Whales who are by far the greatest mammals, obey a special rite, imposed by their lack of members and the element in which they live; the two colossi heave over on their sides like sprung ships, and join obliquely, belly to belly. The male organ is enormous, even in the state of rest, six or eight feet long and fifteen or sixteen inches in circumference. The vulva of the female is longitudinal; near it is found the udder which projects greatly when she gives suck. This udder has ejectory power, the whale cub hooks on by his lips, and the milk is sent to him as from a pump, marvellous accommodation of organs to the necessities of the milieu.
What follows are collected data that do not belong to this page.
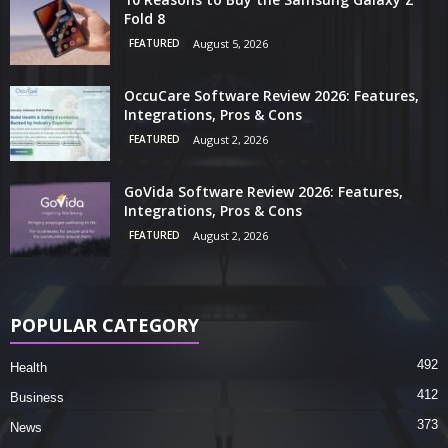
Fold 8
FEATURED
August 5, 2026
OccuCare Software Review 2026: Features,
Integrations, Pros & Cons
FEATURED
August 2, 2026
GoVida Software Review 2026: Features,
Integrations, Pros & Cons
FEATURED
August 2, 2026
POPULAR CATEGORY
492
Health
412
Business
373
News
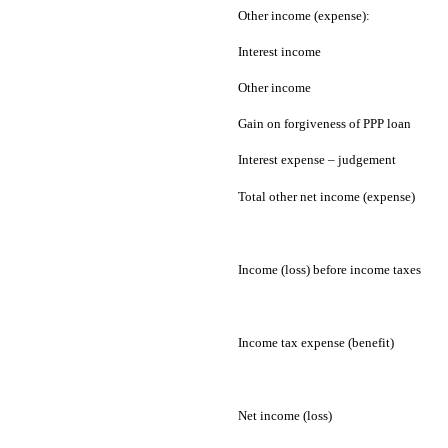
Other income (expense):
Interest income
Other income
Gain on forgiveness of PPP loan
Interest expense – judgement
Total other net income (expense)
Income (loss) before income taxes
Income tax expense (benefit)
Net income (loss)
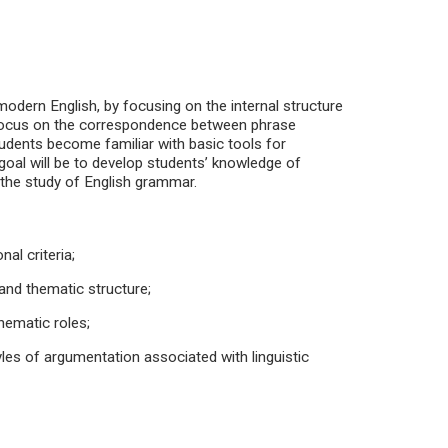
 modern English, by focusing on the internal structure
l focus on the correspondence between phrase
tudents become familiar with basic tools for
goal will be to develop students’ knowledge of
 the study of English grammar.
nal criteria;
 and thematic structure;
hematic roles;
yles of argumentation associated with linguistic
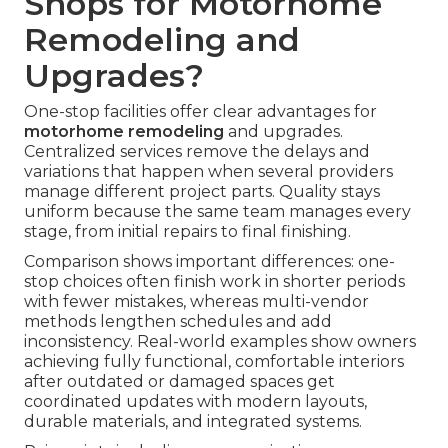
Shops for Motorhome
Remodeling and
Upgrades?
One-stop facilities offer clear advantages for
motorhome remodeling
and upgrades.
Centralized services remove the delays and
variations that happen when several providers
manage different project parts. Quality stays
uniform because the same team manages every
stage, from initial repairs to final finishing.
Comparison shows important differences: one-
stop choices often finish work in shorter periods
with fewer mistakes, whereas multi-vendor
methods lengthen schedules and add
inconsistency. Real-world examples show owners
achieving fully functional, comfortable interiors
after outdated or damaged spaces get
coordinated updates with modern layouts,
durable materials, and integrated systems.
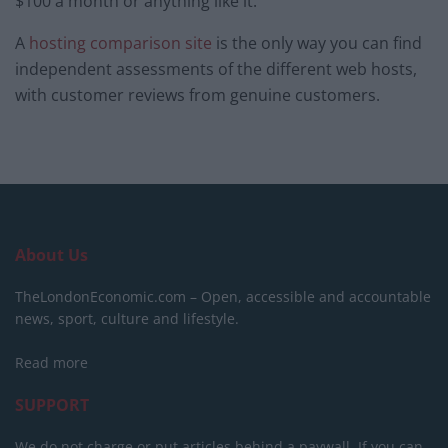
$100 a month or anything like it.
A
hosting comparison site
is the only way you can find
independent assessments of the different web hosts,
with customer reviews from genuine customers.
About Us
TheLondonEconomic.com – Open, accessible and accountable
news, sport, culture and lifestyle.
Read more
SUPPORT
We do not charge or put articles behind a paywall. If you can,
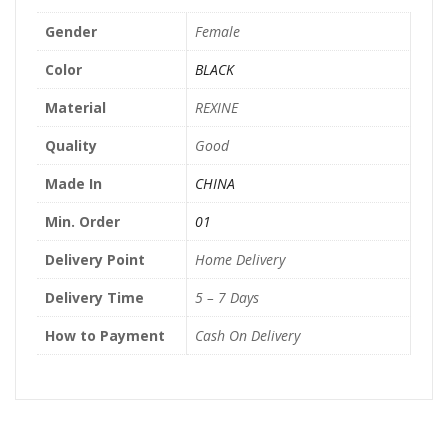
Gender
Female
Color
BLACK
Material
REXINE
Quality
Good
Made In
CHINA
Min. Order
01
Delivery Point
Home Delivery
Delivery Time
5 – 7 Days
How to Payment
Cash On Delivery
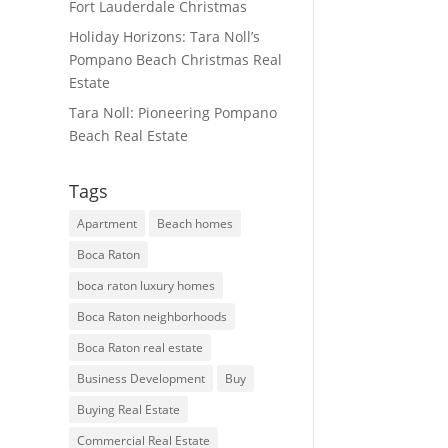
Fort Lauderdale Christmas
Holiday Horizons: Tara Noll’s
Pompano Beach Christmas Real
Estate
Tara Noll: Pioneering Pompano
Beach Real Estate
Tags
Apartment
Beach homes
Boca Raton
boca raton luxury homes
Boca Raton neighborhoods
Boca Raton real estate
Business Development
Buy
Buying Real Estate
Commercial Real Estate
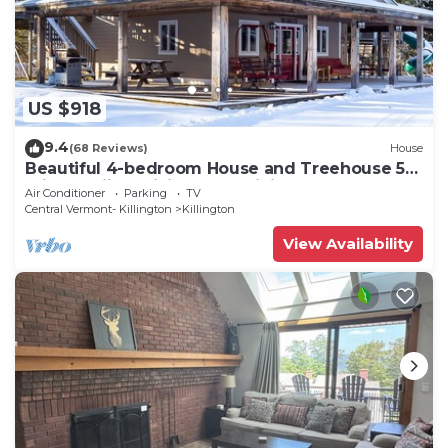
US $918
9.4
(68 Reviews)
House
Beautiful 4-bedroom House and Treehouse 5
min to skiing, hiking, golf, biking.
Air Conditioner
Parking
TV
Central Vermont- Killington
Killington
View Availability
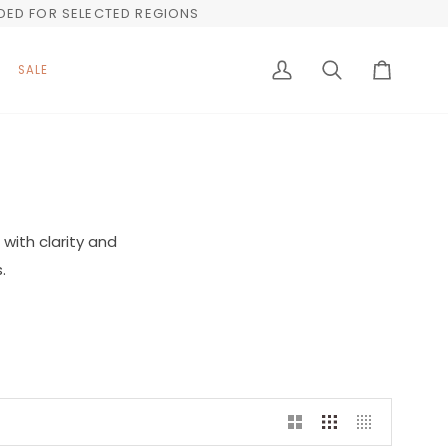
UDED FOR SELECTED REGIONS
SALE
My
Search
Cart
Account
with clarity and
.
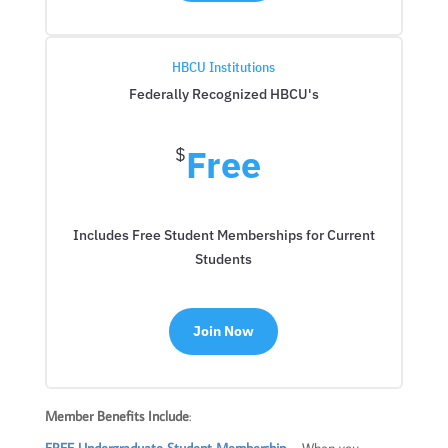
HBCU Institutions
Federally Recognized HBCU's
Free
$
Includes Free Student Memberships for Current
Students
Join Now
Member Benefits Include
:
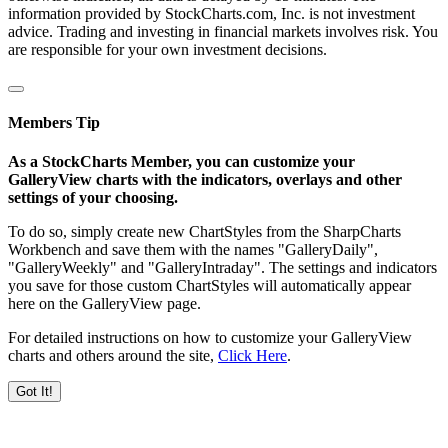
information provided by StockCharts.com, Inc. is not investment
advice. Trading and investing in financial markets involves risk. You
are responsible for your own investment decisions.
Members Tip
As a StockCharts Member, you can customize your
GalleryView charts with the indicators, overlays and other
settings of your choosing.
To do so, simply create new ChartStyles from the SharpCharts
Workbench and save them with the names "GalleryDaily",
"GalleryWeekly" and "GalleryIntraday". The settings and indicators
you save for those custom ChartStyles will automatically appear
here on the GalleryView page.
For detailed instructions on how to customize your GalleryView
charts and others around the site,
Click Here
.
Got It!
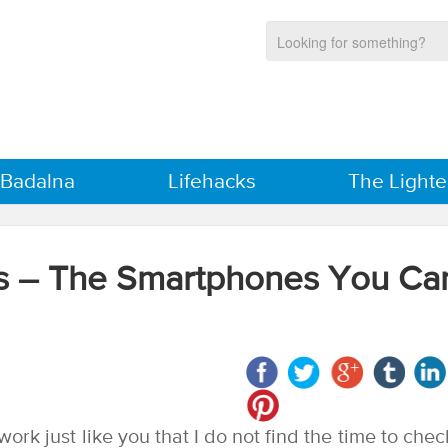
 Badalna
Lifehacks
The Lighte
es – The Smartphones You Ca
work just like you that I do not find the time to chec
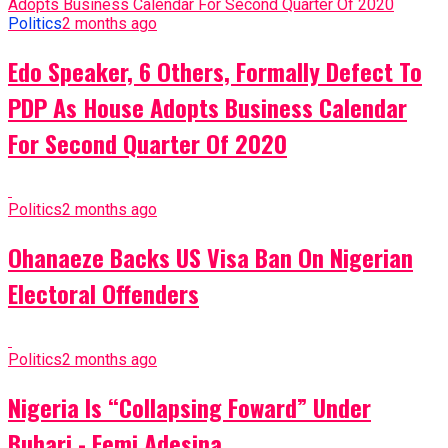
Politics
2 months ago
Edo Speaker, 6 Others, Formally Defect To
PDP As House Adopts Business Calendar
For Second Quarter Of 2020
Politics
2 months ago
Ohanaeze Backs US Visa Ban On Nigerian
Electoral Offenders
Politics
2 months ago
Nigeria Is “Collapsing Foward” Under
Buhari - Femi Adesina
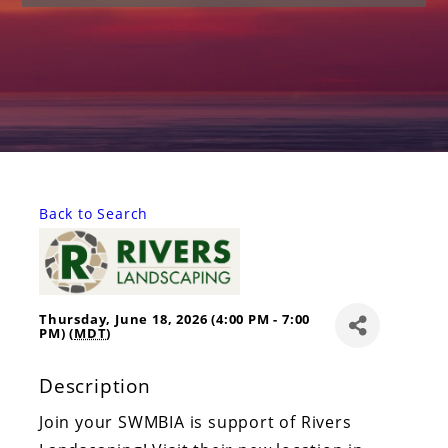
Back to Search
Thursday, June 18, 2026 (4:00 PM - 7:00
PM) (
MDT
)
Description
Join your SWMBIA is support of Rivers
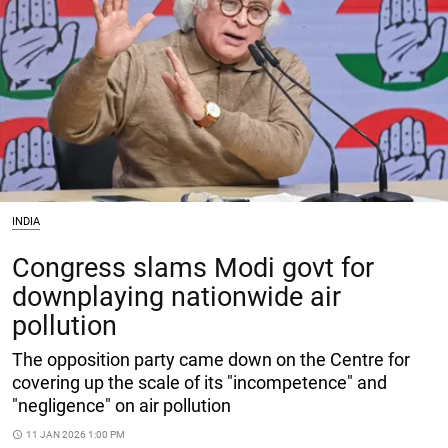
INDIA
Congress slams Modi govt for
downplaying nationwide air
pollution
The opposition party came down on the Centre for
covering up the scale of its "incompetence" and
"negligence" on air pollution
access_time
11 JAN 2026 1:00 PM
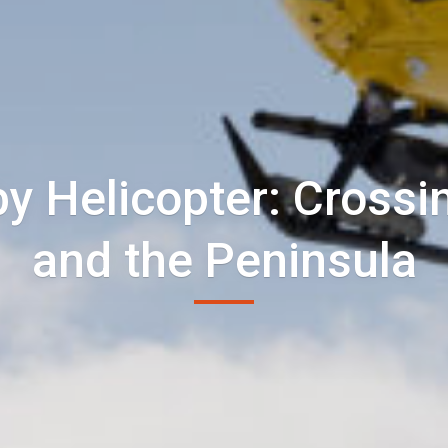
by Helicopter: Crossin
and the Peninsula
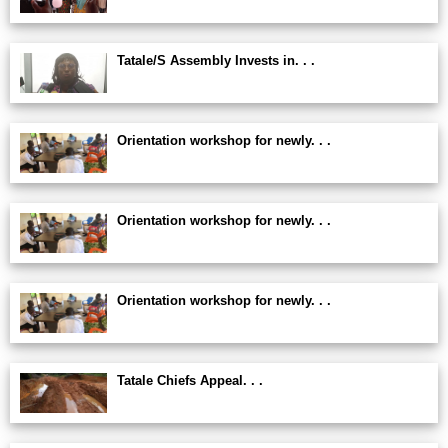
Tatale/S Assembly Invests in. . .
Orientation workshop for newly. . .
Orientation workshop for newly. . .
Orientation workshop for newly. . .
Tatale Chiefs Appeal. . .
Anatomy forces female seals and walruses to turn over to receive the male. In the specie commonly called the sea-lion, she seems according to observations perhaps too sketchy, to make the advances. The male being stretched out at rest she rolls before him, plagues him, while he grumbles. She succeeds in moving him, and they go to play in the water. On return the female lies on her back, the male who is much thicker and longer covers her, propping himself on his arms. The coupling lasts seven or eight minutes. The posture of female seals is also that of hedgehogs, and truly the cavalage here must be particularly thorny. Despite his roof the male tortoise climbs onto the female and installs himself there, clinging to her shell with the nails of his forefeet; there he stays fifteen days having slowly introduced into her patient organs his long round prong, ending in a sort of pointed ball, pressing with all his strength the enormous clitoris of the female. We find ourselves far from mammifers and from the excitability of the bull; this coupling which lasts a whole season leads us toward the voluptuous laziness of disgusting and marvellous gasteropodes. According to tales which are, perhaps, not contradictory, crocodiles couple in the water, according to some, and on land according to others; in water laterally; on land, the female on her back. It is said to be the male who puts her on her back, and who, coition completed, helps her to right herself; charming spectacle, which I can not guarantee to be so, but which would improve our idea of the gallantry of these ancient divinities.

I don't know whether anyone has ever remarked that the caduceus of Mercury represents two serpents coupled. To describe the caduceus is to describe the love mechanism of ophidians. The bifurcated penis penetrates the vagina, the bodies interlace fold on fold while the two heads rise over the stiffened coils and look fixedly at each other, for a long time, eye gazing into eye.

Certain fish have penial organs; they can then realize true copulation; thus dog-fish, bounce, sharks, sea-hinds (biches). The males grip the females and hold them with hooks often formed at the expense of the abdominal fin, by cartilaginous pieces which penetrate the female orifice and serve as slide to the penis. The male skate seizes the female, turns her over, clamps himself to her, belly to belly, holds her with his penial tentacles and finishes the coupling, releasing his seed which flows into the cloaca. The operation is repeated several times; separated by the emission of skatelets who are born alive, it continues until the female has discharged the greater part of her eggs.